The Australian-born CEO and Co-Founder of the Movemeber Foundation captured the audience’s attention, speaking with a fierce sense of passion about the movement he started in 2003.

Bookended by the stay-true-to-yourself motto of social media star Bethany Mota, and documentary filmmaker Morgan Spurlock’s theme of transparency, Adam shared his own message of authenticity.

What initially started as a campaign – growing moustaches during the month of November – has evolved into a comprehensive global initiative that has grown astronomically over the past decade from 30 registrants in 2003, to over 4.7 million in 2014.

Movember’s goal is simple: help men live happier, healthier and longer lives. The charity advocates for men’s health, raising funds and awareness for prostate cancer, testicular cancer and mental health. 

Adam’s formula for success?

Brand Love = Honesty + Authenticity + Consistency.

Success has not come without its challenges though.

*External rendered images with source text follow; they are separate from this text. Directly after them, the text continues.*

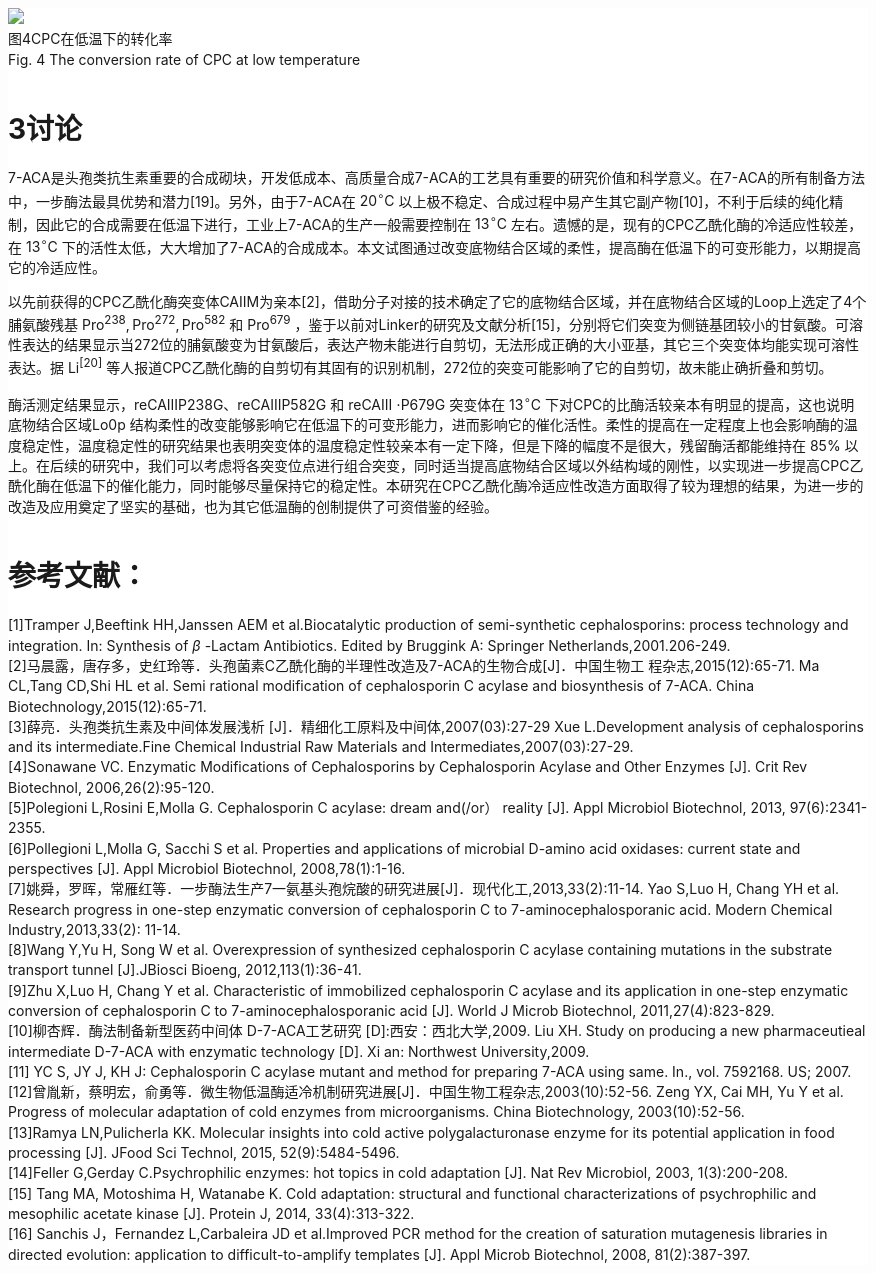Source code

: ![](images/5d3f2023027b7149f31b2db9ebd1a25d5c1fac4012a010b3ab91c79092b511a1.jpg)  
图4CPC在低温下的转化率  
Fig. 4 The conversion rate of CPC at low temperature

# 3讨论

7-ACA是头孢类抗生素重要的合成砌块，开发低成本、高质量合成7-ACA的工艺具有重要的研究价值和科学意义。在7-ACA的所有制备方法中，一步酶法最具优势和潜力[19]。另外，由于7-ACA在 $2 0 ^ { \circ } \mathrm { C }$ 以上极不稳定、合成过程中易产生其它副产物[10]，不利于后续的纯化精制，因此它的合成需要在低温下进行，工业上7-ACA的生产一般需要控制在 $1 3 ^ { \circ } \mathrm { C }$ 左右。遗憾的是，现有的CPC乙酰化酶的冷适应性较差，在 $1 3 ^ { \circ } \mathrm { C }$ 下的活性太低，大大增加了7-ACA的合成成本。本文试图通过改变底物结合区域的柔性，提高酶在低温下的可变形能力，以期提高它的冷适应性。

以先前获得的CPC乙酰化酶突变体CAIIM为亲本[2]，借助分子对接的技术确定了它的底物结合区域，并在底物结合区域的Loop上选定了4个脯氨酸残基 $\mathrm { P r o } ^ { 2 3 8 } , \mathrm { P r o } ^ { 2 7 2 } , \mathrm { P r o } ^ { 5 8 2 }$ 和 $\mathrm { P r o } ^ { 6 7 9 }$ ，鉴于以前对Linker的研究及文献分析[15]，分别将它们突变为侧链基团较小的甘氨酸。可溶性表达的结果显示当272位的脯氨酸变为甘氨酸后，表达产物未能进行自剪切，无法形成正确的大小亚基，其它三个突变体均能实现可溶性表达。据 $\mathrm { L i } ^ { [ 2 0 ] }$ 等人报道CPC乙酰化酶的自剪切有其固有的识别机制，272位的突变可能影响了它的自剪切，故未能止确折叠和剪切。

酶活测定结果显示，reCAIIIP238G、reCAIIIP582G 和 reCAIII $\mathrm { \cdot P 6 7 9 G }$ 突变体在 $1 3 ^ { \circ } \mathrm { C }$ 下对CPC的比酶活较亲本有明显的提高，这也说明底物结合区域Lo0p 结构柔性的改变能够影响它在低温下的可变形能力，进而影响它的催化活性。柔性的提高在一定程度上也会影响酶的温度稳定性，温度稳定性的研究结果也表明突变体的温度稳定性较亲本有一定下降，但是下降的幅度不是很大，残留酶活都能维持在 $8 5 \%$ 以上。在后续的研究中，我们可以考虑将各突变位点进行组合突变，同时适当提高底物结合区域以外结构域的刚性，以实现进一步提高CPC乙酰化酶在低温下的催化能力，同时能够尽量保持它的稳定性。本研究在CPC乙酰化酶冷适应性改造方面取得了较为理想的结果，为进一步的改造及应用奠定了坚实的基础，也为其它低温酶的创制提供了可资借鉴的经验。

# 参考文献：

[1]Tramper J,Beeftink HH,Janssen AEM et al.Biocatalytic production of semi-synthetic cephalosporins: process technology and integration. In: Synthesis of $\beta$ -Lactam Antibiotics. Edited by Bruggink A: Springer Netherlands,2001.206-249.   
[2]马晨露，唐存多，史红玲等．头孢菌素C乙酰化酶的半理性改造及7-ACA的生物合成[J]．中国生物工 程杂志,2015(12):65-71. Ma CL,Tang CD,Shi HL et al. Semi rational modification of cephalosporin C acylase and biosynthesis of 7-ACA. China Biotechnology,2015(12):65-71.   
[3]薛亮．头孢类抗生素及中间体发展浅析 [J]．精细化工原料及中间体,2007(03):27-29 Xue L.Development analysis of cephalosporins and its intermediate.Fine Chemical Industrial Raw Materials and Intermediates,2007(03):27-29.   
[4]Sonawane VC. Enzymatic Modifications of Cephalosporins by Cephalosporin Acylase and Other Enzymes [J]. Crit Rev Biotechnol, 2006,26(2):95-120.   
[5]Polegioni L,Rosini E,Molla G. Cephalosporin C acylase: dream and(/or） reality [J]. Appl Microbiol Biotechnol, 2013, 97(6):2341-2355.   
[6]Pollegioni L,Molla G, Sacchi S et al. Properties and applications of microbial D-amino acid oxidases: current state and perspectives [J]. Appl Microbiol Biotechnol, 2008,78(1):1-16.   
[7]姚舜，罗晖，常雁红等．一步酶法生产7一氨基头孢烷酸的研究进展[J]．现代化工,2013,33(2):11-14. Yao S,Luo H, Chang YH et al. Research progress in one-step enzymatic conversion of cephalosporin C to 7-aminocephalosporanic acid. Modern Chemical Industry,2013,33(2): 11-14.   
[8]Wang Y,Yu H, Song W et al. Overexpression of synthesized cephalosporin C acylase containing mutations in the substrate transport tunnel [J].JBiosci Bioeng, 2012,113(1):36-41.   
[9]Zhu X,Luo H, Chang Y et al. Characteristic of immobilized cephalosporin C acylase and its application in one-step enzymatic conversion of cephalosporin C to 7-aminocephalosporanic acid [J]. World J Microb Biotechnol, 2011,27(4):823-829.   
[10]柳杏辉．酶法制备新型医药中间体 D-7-ACA工艺研究 [D]:西安：西北大学,2009. Liu XH. Study on producing a new pharmaceutieal intermediate D-7-ACA with enzymatic technology [D]. Xi an: Northwest University,2009.   
[11] YC S, JY J, KH J: Cephalosporin C acylase mutant and method for preparing 7-ACA using same. In., vol. 7592168. US; 2007.   
[12]曾胤新，蔡明宏，俞勇等．微生物低温酶适冷机制研究进展[J]．中国生物工程杂志,2003(10):52-56. Zeng YX, Cai MH, Yu Y et al. Progress of molecular adaptation of cold enzymes from microorganisms. China Biotechnology, 2003(10):52-56.   
[13]Ramya LN,Pulicherla KK. Molecular insights into cold active polygalacturonase enzyme for its potential application in food processing [J]. JFood Sci Technol, 2015, 52(9):5484-5496.   
[14]Feller G,Gerday C.Psychrophilic enzymes: hot topics in cold adaptation [J]. Nat Rev Microbiol, 2003, 1(3):200-208.   
[15] Tang MA, Motoshima H, Watanabe K. Cold adaptation: structural and functional characterizations of psychrophilic and mesophilic acetate kinase [J]. Protein J, 2014, 33(4):313-322.   
[16] Sanchis J，Fernandez L,Carbaleira JD et al.Improved PCR method for the creation of saturation mutagenesis libraries in directed evolution: application to difficult-to-amplify templates [J]. Appl Microb Biotechnol, 2008, 81(2):387-397.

As the organization continues to evolve, branding Movemeber as a foundation, and not just a campaign, has been a key focus.

Movember’s core brand marketing challenge, similar to many organizations, is how to effectively branch out while staying true to the original concept; how to add an extension without disturbing the core.

The Movember strategy?

“Reinvention is the key to longevity.”

Business advice aside, it was, perhaps, Adam’s response to an audience question that was his true defining moment. The question was about his all-time favourite moustache.

Holding back tears, Adam described the moustache of a taxi driver, who had grown his mo following the loss of a parent. He went on to describe the profound impact this had on him, and the inspiration it provided.

It takes courage to speak candidly to a room full of marketing professionals – how’s that for authenticity?

Movember’s CEO just earned himself some more brand love.